8 Schools to Share Online Arabic And Water Resources Courses

As part of the Eight Schools Association’s (ESA) initiative to create shared courses, Andover hopes to offer its students online classes in Arabic and Global Water Resources during the 2014-2015 school year.

The ESA, which includes representatives from Andover, Phillips Exeter Academy, Northfield Mount Hermon, St. Paul’s School, Lawrenceville, Choate, Deerfield and Hotchkiss, met in the spring of 2013 to discuss the needs of its member schools. At the end of these meetings, the schools decided to address their dearth of uncommon languages and their desire to incorporate travel in the curriculum.

Two students from each school will be offered enrollment in the Arabic online program every year. The course plans to require a two year commitment, as it typically takes two years to get students to transition into college Arabic programs easily, according to Peter Merrill, Interim Chair of the Global Perspectives Group and Instructor in Russian and German.

“If we did a one year program, we would essentially be leaving the kids on their own,” said Merrill.

In the past, schools have found it difficult to hire teachers in languages such as Arabic due to low student demand. With an online presence, the ESA hopes not only to generate interest in this unconventional language, but also to eliminate the struggle of finding faculty to teach the course and keep dropout rates low for language classes.

“[An online course] will be a way to keep some presence of Arabic in the school but not necessarily leading to anything on the Andover campus,” according to Merrill.

The Arabic program will be limited to students who have already completed their school’s language requirements and to those with particularly strong initiative to handle the difficulty of an online language course.

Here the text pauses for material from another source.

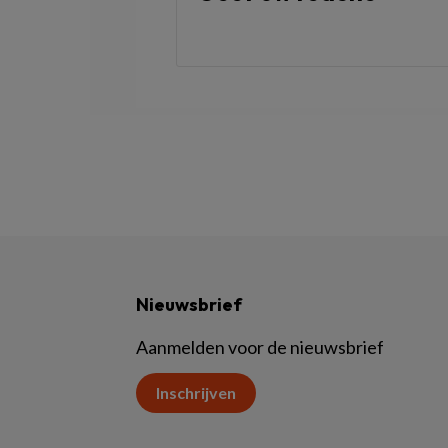
Nieuwsbrief
Aanmelden voor de nieuwsbrief
Inschrijven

Another part of the ESA’s venture will be to create a global water resource course. The course plans to investigate the water quality and trends of the local water sources of each school. Students will compile the data of each water resource and relay it to the ESA for comparison and analysis.

“The ESA will not just be looking at one watershed area, but they are looking at seven watershed areas and sveeing if the data leads to similar conclusions. It’s just that the more data sets you have, you have a lot more you can understand. Absolutely, the whole point of this program is to share the data,” said Merrill.

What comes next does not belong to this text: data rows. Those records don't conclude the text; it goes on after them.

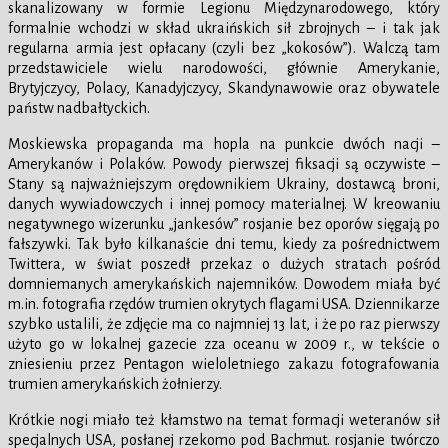
skanalizowany w formie Legionu Międzynarodowego, który
formalnie wchodzi w skład ukraińskich sił zbrojnych – i tak jak
regularna armia jest opłacany (czyli bez „kokosów”). Walczą tam
przedstawiciele wielu narodowości, głównie Amerykanie,
Brytyjczycy, Polacy, Kanadyjczycy, Skandynawowie oraz obywatele
państw nadbałtyckich.
Moskiewska propaganda ma hopla na punkcie dwóch nacji –
Amerykanów i Polaków. Powody pierwszej fiksacji są oczywiste –
Stany są najważniejszym orędownikiem Ukrainy, dostawcą broni,
danych wywiadowczych i innej pomocy materialnej. W kreowaniu
negatywnego wizerunku „jankesów” rosjanie bez oporów sięgają po
fałszywki. Tak było kilkanaście dni temu, kiedy za pośrednictwem
Twittera, w świat poszedł przekaz o dużych stratach pośród
domniemanych amerykańskich najemników. Dowodem miała być
m.in. fotografia rzędów trumien okrytych flagami USA. Dziennikarze
szybko ustalili, że zdjęcie ma co najmniej 13 lat, i że po raz pierwszy
użyto go w lokalnej gazecie zza oceanu w 2009 r., w tekście o
zniesieniu przez Pentagon wieloletniego zakazu fotografowania
trumien amerykańskich żołnierzy.
Krótkie nogi miało też kłamstwo na temat formacji weteranów sił
specjalnych USA, posłanej rzekomo pod Bachmut. rosjanie twórczo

In addition to collecting this data, the online course will aim to analyze the social and political effects of water on the current world.

“One of the quotes that you will see in ‘The Economist’ is that the next major war will be about water… Battles to the west of the US are to get the water. The Chinese are in the process of damming the five major rivers that run through Southern Asia. All of South Asia is nervous about what the Chinese are doing with their water,” said Merrill.

In the coming months, administrators from each of the eight schools will review proposals for the two programs and plan to finalize the courses by next fall.